Differenze territoriali
Anche un principio di uguaglianza sociale induce a porre presto rimedio alla carenza di strutture idonee in alcune sedi: perché in alcune Regioni un cittadino colpito da ictus può contare sul trasporto immediato in centri competenti e in altri luoghi deve far riferimento a strutture dedicate all’urgenza, ma senza le valenze professionali necessarie alla cura dell’ictus, dalla fase acuta a quella del recupero?

Alcuni direttori generali delle aziende sanitarie hanno interpretato correttamente il mutamento delle esigenze assistenziali e offerto risposte adeguate a “parità di costi”, modificando i vecchi modelli dell’organizzazione sanitaria ed esaltando le competenze fondamentali per fornire risposte soddisfacenti.
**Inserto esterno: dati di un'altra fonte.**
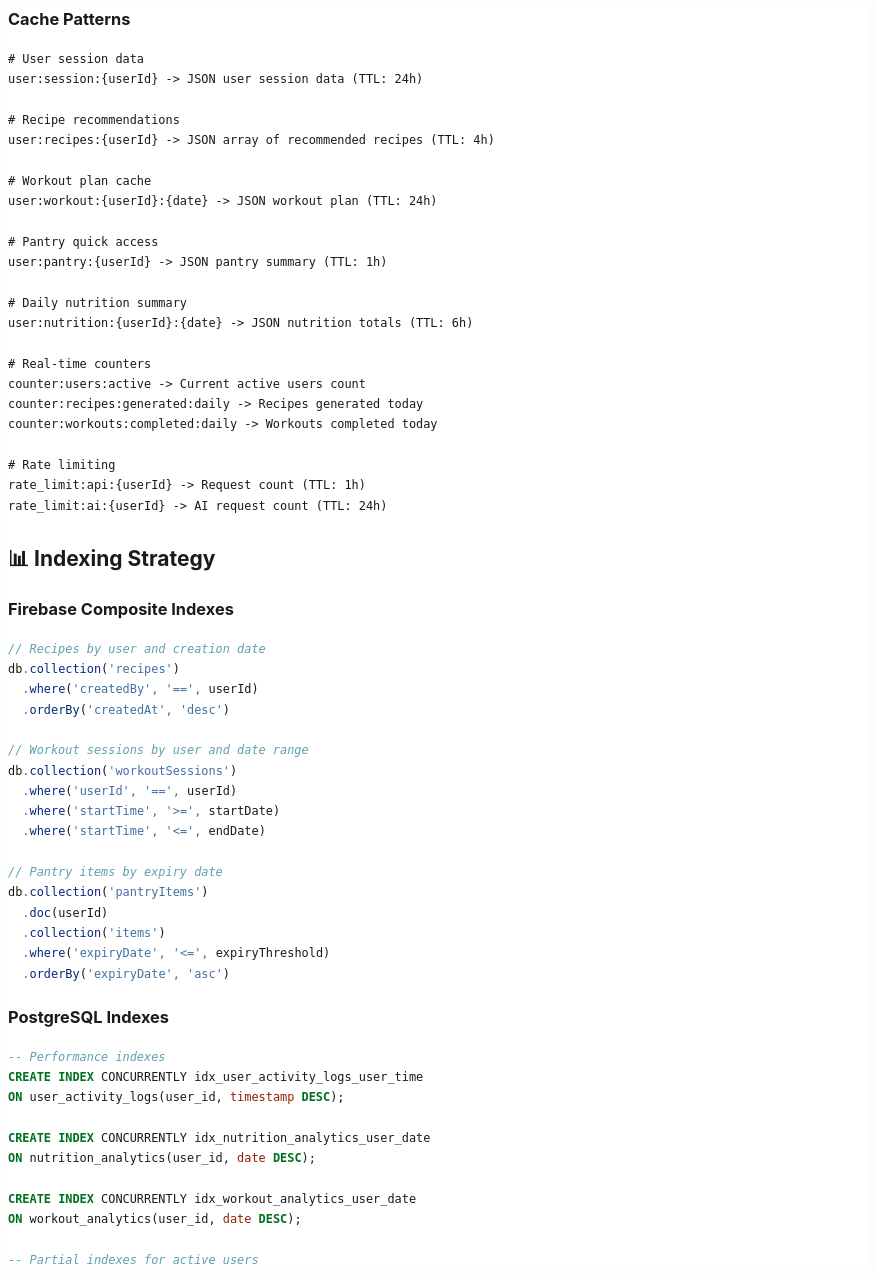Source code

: ### Cache Patterns
```redis
# User session data
user:session:{userId} -> JSON user session data (TTL: 24h)

# Recipe recommendations
user:recipes:{userId} -> JSON array of recommended recipes (TTL: 4h)

# Workout plan cache
user:workout:{userId}:{date} -> JSON workout plan (TTL: 24h)

# Pantry quick access
user:pantry:{userId} -> JSON pantry summary (TTL: 1h)

# Daily nutrition summary
user:nutrition:{userId}:{date} -> JSON nutrition totals (TTL: 6h)

# Real-time counters
counter:users:active -> Current active users count
counter:recipes:generated:daily -> Recipes generated today
counter:workouts:completed:daily -> Workouts completed today

# Rate limiting
rate_limit:api:{userId} -> Request count (TTL: 1h)
rate_limit:ai:{userId} -> AI request count (TTL: 24h)
```

## 📊 Indexing Strategy

### Firebase Composite Indexes
```javascript
// Recipes by user and creation date
db.collection('recipes')
  .where('createdBy', '==', userId)
  .orderBy('createdAt', 'desc')

// Workout sessions by user and date range
db.collection('workoutSessions')
  .where('userId', '==', userId)
  .where('startTime', '>=', startDate)
  .where('startTime', '<=', endDate)

// Pantry items by expiry date
db.collection('pantryItems')
  .doc(userId)
  .collection('items')
  .where('expiryDate', '<=', expiryThreshold)
  .orderBy('expiryDate', 'asc')
```

### PostgreSQL Indexes
```sql
-- Performance indexes
CREATE INDEX CONCURRENTLY idx_user_activity_logs_user_time 
ON user_activity_logs(user_id, timestamp DESC);

CREATE INDEX CONCURRENTLY idx_nutrition_analytics_user_date 
ON nutrition_analytics(user_id, date DESC);

CREATE INDEX CONCURRENTLY idx_workout_analytics_user_date 
ON workout_analytics(user_id, date DESC);

-- Partial indexes for active users
```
Il mondo delle urgenze dovute a lesione acuta del Sistema nervoso può rappresentare un efficace banco di prova per i nuovi criteri gestionali e per l’integrazione fra ospedale e territorio: nel percorso assistenziale dell’ictus e di altre malattie neurologiche a esordio acuto, una risposta adeguata fin dalle prime ore consente di risparmiare risorse assistenziali dedicate alla fase più tardiva di malattia; questa considerazione rende evidente come processi virtuosi non comportino globalmente incremento di spesa, se si considera l’intera filiera assistenziale, ma sono in grado di migliorare gli esiti individuali e sociali. Le cure destinate all’ictus fin dall’emergenza dimostrano come possa ritenersi conclusa l’epoca del ”nichilismo terapeutico” che aveva caratterizzato molte malattie neurologiche nei decenni passati; l’evoluzione di eventi drammatici che interessano il Sistema nervoso, non dipende oggi solo da un destino più o meno crudele, ma anche e soprattutto dalla qualità dell’organizzazione assistenziale e dall’uso illuminato delle limitate risorse sanitarie attualmente disponibili.